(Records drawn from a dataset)
--- START ---

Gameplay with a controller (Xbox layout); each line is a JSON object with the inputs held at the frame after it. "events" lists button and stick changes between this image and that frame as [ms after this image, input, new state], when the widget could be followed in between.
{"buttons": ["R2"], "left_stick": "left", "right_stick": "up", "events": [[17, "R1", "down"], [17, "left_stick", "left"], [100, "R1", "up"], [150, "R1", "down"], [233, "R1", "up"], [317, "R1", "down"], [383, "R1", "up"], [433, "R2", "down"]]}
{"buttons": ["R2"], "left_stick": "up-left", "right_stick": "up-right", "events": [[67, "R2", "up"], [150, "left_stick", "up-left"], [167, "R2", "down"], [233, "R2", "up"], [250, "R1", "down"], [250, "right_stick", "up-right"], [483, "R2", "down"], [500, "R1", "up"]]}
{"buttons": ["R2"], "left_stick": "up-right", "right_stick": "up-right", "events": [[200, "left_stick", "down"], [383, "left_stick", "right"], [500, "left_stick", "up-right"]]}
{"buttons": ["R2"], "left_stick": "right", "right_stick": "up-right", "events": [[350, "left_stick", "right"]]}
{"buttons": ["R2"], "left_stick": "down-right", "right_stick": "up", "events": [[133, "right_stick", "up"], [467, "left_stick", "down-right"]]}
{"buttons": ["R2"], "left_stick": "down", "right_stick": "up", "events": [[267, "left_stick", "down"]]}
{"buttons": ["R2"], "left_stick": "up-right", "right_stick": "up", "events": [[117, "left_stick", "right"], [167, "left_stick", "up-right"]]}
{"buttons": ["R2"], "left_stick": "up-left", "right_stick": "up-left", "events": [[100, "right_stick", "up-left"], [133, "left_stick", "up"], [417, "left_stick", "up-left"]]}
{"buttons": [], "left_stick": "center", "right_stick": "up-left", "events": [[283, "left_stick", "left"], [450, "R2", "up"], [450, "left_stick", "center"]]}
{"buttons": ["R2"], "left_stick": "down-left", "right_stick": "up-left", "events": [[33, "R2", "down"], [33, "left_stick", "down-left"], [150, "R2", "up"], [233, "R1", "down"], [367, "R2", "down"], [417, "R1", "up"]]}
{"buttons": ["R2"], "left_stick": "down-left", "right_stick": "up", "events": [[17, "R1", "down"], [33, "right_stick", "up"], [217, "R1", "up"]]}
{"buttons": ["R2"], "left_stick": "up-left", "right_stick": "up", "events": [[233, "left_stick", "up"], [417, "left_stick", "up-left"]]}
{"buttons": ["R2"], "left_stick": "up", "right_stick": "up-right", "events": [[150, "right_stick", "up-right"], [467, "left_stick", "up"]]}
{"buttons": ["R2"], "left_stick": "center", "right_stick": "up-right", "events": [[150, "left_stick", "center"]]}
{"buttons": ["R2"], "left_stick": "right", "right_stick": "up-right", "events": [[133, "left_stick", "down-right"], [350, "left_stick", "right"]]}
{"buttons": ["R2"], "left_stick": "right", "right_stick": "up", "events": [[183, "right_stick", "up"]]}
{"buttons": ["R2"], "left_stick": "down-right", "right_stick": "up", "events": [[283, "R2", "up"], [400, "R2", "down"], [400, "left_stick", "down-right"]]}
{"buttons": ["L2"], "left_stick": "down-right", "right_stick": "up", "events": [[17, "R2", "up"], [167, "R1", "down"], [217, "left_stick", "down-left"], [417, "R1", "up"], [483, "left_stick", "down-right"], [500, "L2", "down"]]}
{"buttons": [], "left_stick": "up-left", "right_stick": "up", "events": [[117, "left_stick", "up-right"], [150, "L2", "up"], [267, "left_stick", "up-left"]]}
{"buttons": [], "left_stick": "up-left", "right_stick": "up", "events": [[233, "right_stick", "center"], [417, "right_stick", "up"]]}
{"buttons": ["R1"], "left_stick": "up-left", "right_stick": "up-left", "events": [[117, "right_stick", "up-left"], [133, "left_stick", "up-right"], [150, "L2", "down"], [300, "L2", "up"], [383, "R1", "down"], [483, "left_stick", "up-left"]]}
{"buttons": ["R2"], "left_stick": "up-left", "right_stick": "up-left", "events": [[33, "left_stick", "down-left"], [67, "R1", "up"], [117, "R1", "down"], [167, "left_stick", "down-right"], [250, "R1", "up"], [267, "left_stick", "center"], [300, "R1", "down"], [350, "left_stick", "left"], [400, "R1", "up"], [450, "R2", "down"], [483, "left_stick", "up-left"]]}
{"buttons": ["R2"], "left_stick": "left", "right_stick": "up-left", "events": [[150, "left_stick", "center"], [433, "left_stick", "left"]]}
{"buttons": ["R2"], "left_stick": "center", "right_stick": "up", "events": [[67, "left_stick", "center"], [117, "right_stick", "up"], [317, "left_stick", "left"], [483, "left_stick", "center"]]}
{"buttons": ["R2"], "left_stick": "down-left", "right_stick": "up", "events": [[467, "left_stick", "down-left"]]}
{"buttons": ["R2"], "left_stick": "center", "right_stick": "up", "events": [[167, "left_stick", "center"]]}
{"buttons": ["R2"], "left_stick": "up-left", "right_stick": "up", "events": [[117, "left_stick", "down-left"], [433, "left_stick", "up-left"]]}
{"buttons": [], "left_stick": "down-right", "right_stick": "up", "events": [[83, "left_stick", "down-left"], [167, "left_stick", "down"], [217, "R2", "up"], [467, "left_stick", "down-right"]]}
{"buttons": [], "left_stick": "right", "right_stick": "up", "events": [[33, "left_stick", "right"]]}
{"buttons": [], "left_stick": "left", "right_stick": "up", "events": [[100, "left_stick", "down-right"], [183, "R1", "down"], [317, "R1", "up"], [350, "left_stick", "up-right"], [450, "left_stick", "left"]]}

--- END ---

▶ **Brief**:
Sift the data above for lines with "center", then copy each one.

▶ **Output of the exercise**:
{"buttons": [], "left_stick": "center", "right_stick": "up-left", "events": [[283, "left_stick", "left"], [450, "R2", "up"], [450, "left_stick", "center"]]}
{"buttons": ["R2"], "left_stick": "center", "right_stick": "up-right", "events": [[150, "left_stick", "center"]]}
{"buttons": [], "left_stick": "up-left", "right_stick": "up", "events": [[233, "right_stick", "center"], [417, "right_stick", "up"]]}
{"buttons": ["R2"], "left_stick": "up-left", "right_stick": "up-left", "events": [[33, "left_stick", "down-left"], [67, "R1", "up"], [117, "R1", "down"], [167, "left_stick", "down-right"], [250, "R1", "up"], [267, "left_stick", "center"], [300, "R1", "down"], [350, "left_stick", "left"], [400, "R1", "up"], [450, "R2", "down"], [483, "left_stick", "up-left"]]}
{"buttons": ["R2"], "left_stick": "left", "right_stick": "up-left", "events": [[150, "left_stick", "center"], [433, "left_stick", "left"]]}
{"buttons": ["R2"], "left_stick": "center", "right_stick": "up", "events": [[67, "left_stick", "center"], [117, "right_stick", "up"], [317, "left_stick", "left"], [483, "left_stick", "center"]]}
{"buttons": ["R2"], "left_stick": "center", "right_stick": "up", "events": [[167, "left_stick", "center"]]}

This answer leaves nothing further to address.